Posted on:2003-04-05Degree:Ph.DType:Dissertation
University:University of California, BerkeleyCandidate:Bell, Gregory RyanFull Text:PDF
GTID:1465390011985971Subject:History
Abstract/Summary:
This dissertation traces the rise and fall of conspiracy as a mode of explanation in Britain, and it documents the strong, reciprocal influences between conspiracy discourse and the nineteenth-century British novel.;Chapter 1 explores the intertwining legal and extra-legal histories of conspiracy.
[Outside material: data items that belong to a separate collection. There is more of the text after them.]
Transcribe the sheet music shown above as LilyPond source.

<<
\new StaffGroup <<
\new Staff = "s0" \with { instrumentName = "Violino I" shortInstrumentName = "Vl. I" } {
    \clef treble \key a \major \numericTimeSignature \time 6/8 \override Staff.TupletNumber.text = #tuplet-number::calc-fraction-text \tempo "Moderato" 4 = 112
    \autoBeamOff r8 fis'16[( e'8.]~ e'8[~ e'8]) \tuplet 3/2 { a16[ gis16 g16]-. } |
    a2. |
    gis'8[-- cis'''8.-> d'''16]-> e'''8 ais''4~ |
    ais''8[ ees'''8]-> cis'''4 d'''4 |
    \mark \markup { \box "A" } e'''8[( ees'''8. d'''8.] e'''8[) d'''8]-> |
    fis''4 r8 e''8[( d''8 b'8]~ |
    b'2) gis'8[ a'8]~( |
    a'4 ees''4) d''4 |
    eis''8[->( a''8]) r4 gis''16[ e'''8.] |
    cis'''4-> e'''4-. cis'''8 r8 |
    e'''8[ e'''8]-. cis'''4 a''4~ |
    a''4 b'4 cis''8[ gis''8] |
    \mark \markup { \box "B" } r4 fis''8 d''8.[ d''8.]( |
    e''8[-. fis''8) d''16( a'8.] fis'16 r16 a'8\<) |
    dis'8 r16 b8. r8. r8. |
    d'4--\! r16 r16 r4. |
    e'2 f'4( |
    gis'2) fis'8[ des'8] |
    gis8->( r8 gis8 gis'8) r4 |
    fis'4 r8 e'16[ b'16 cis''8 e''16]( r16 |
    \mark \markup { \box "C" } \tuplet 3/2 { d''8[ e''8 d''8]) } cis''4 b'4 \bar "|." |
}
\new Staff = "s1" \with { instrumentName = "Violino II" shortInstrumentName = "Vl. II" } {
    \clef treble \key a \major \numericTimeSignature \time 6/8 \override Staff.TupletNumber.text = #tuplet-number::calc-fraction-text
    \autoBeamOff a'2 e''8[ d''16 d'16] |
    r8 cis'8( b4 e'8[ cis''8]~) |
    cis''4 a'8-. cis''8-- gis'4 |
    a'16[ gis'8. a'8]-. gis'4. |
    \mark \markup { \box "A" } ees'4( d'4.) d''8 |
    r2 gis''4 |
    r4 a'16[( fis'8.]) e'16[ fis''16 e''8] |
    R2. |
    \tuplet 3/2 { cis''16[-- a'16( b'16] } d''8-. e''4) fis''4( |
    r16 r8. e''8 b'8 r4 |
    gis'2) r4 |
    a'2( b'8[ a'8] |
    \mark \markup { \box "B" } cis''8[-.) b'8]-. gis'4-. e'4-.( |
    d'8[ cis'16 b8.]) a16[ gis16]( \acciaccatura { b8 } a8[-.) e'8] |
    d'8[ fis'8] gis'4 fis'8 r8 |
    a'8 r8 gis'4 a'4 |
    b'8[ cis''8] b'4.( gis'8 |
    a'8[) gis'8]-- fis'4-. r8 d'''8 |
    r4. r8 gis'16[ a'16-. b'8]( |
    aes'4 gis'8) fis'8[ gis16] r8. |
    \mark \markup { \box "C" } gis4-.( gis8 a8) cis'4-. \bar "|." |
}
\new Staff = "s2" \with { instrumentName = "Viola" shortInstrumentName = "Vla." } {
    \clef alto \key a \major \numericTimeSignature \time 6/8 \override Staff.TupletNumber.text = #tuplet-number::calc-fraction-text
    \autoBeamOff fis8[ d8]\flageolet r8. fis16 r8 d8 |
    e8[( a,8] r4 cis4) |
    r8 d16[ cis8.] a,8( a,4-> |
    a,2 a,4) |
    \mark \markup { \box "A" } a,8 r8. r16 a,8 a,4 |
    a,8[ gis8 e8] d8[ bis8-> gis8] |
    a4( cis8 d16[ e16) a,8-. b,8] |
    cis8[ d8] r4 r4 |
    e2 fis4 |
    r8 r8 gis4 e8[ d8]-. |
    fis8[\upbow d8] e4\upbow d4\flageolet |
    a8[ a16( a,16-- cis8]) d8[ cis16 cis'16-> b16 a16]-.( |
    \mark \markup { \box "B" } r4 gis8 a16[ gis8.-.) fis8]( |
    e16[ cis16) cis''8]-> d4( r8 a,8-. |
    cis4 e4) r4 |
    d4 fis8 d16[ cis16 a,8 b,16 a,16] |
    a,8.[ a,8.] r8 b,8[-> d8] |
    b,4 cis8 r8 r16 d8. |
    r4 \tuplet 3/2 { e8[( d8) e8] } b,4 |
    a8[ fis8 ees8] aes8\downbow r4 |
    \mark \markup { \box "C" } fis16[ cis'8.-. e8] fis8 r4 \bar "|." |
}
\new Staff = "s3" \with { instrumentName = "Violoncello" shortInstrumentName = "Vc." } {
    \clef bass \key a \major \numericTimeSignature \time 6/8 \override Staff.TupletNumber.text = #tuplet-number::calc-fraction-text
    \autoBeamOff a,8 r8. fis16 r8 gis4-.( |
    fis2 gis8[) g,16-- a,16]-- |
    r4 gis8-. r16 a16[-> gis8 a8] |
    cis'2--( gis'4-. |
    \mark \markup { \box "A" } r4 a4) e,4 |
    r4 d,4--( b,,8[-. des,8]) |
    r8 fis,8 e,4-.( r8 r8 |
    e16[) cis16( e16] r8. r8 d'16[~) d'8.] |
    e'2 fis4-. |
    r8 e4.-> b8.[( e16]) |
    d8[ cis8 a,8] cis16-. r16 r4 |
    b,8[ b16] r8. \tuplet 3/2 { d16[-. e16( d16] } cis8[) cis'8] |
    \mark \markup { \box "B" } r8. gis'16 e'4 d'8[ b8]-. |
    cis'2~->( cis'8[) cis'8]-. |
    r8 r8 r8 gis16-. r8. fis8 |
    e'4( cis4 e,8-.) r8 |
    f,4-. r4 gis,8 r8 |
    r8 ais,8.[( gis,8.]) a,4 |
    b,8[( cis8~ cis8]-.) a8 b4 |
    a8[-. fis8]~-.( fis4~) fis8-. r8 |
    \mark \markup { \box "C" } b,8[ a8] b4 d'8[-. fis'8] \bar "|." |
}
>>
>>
From its medieval origins as an obscure crime involving false accusation, conspiracy evolved into a powerful (though increasingly ill-defined) category, eventually serving as an important means for understanding injury, disaster and disruptive change.;The remainder of the dissertation investigates the relationship between conspiracy discourse and British novels, first from a theoretical perspective (Chapter 2), then in the fiction of Charles Dickens (Chapter 3) and George Eliot (Chapter 4). By 1800, novelists frequently deployed conspiracy as a norm for structuring relationships and for explaining change, though few of them exploited that norm as tirelessly as Charles Dickens. Dickens wrote at a time when conspiracy was still a potent legal category, but when extra-legal conspiracy belief was being scrutinized and debated more widely than ever before, and his novels (including Barnaby Rudge and Great Expectations) were an important forum for this debate.;Chapter 4 focuses on the slow demise of conspiracy belief during the nineteenth century, when the emerging social sciences supplanted the notion of historical conspiracy with abstractions such as ideology and class. George Eliot was keenly attuned to---and she intervened actively in---the public repudiation of conspiracy discourse in Britain. If Dickens found it almost impossible to depict change without recourse to the troubling but infinitely supple model of conspiracy, Eliot attempted to imagine alternatives, partly by virtue of her familiarity with the social sciences. More than any Victorian novelist, she tried to put conspiracy theories to rest in her novels (and particularly in Middlemarch) by containing them as forms of wrong belief, and by abjuring them in her plots. As a result of denying herself the narrative prop of malicious combination, Eliot fashioned a distinctive---yet unstable---model for the post-conspiratorial novel.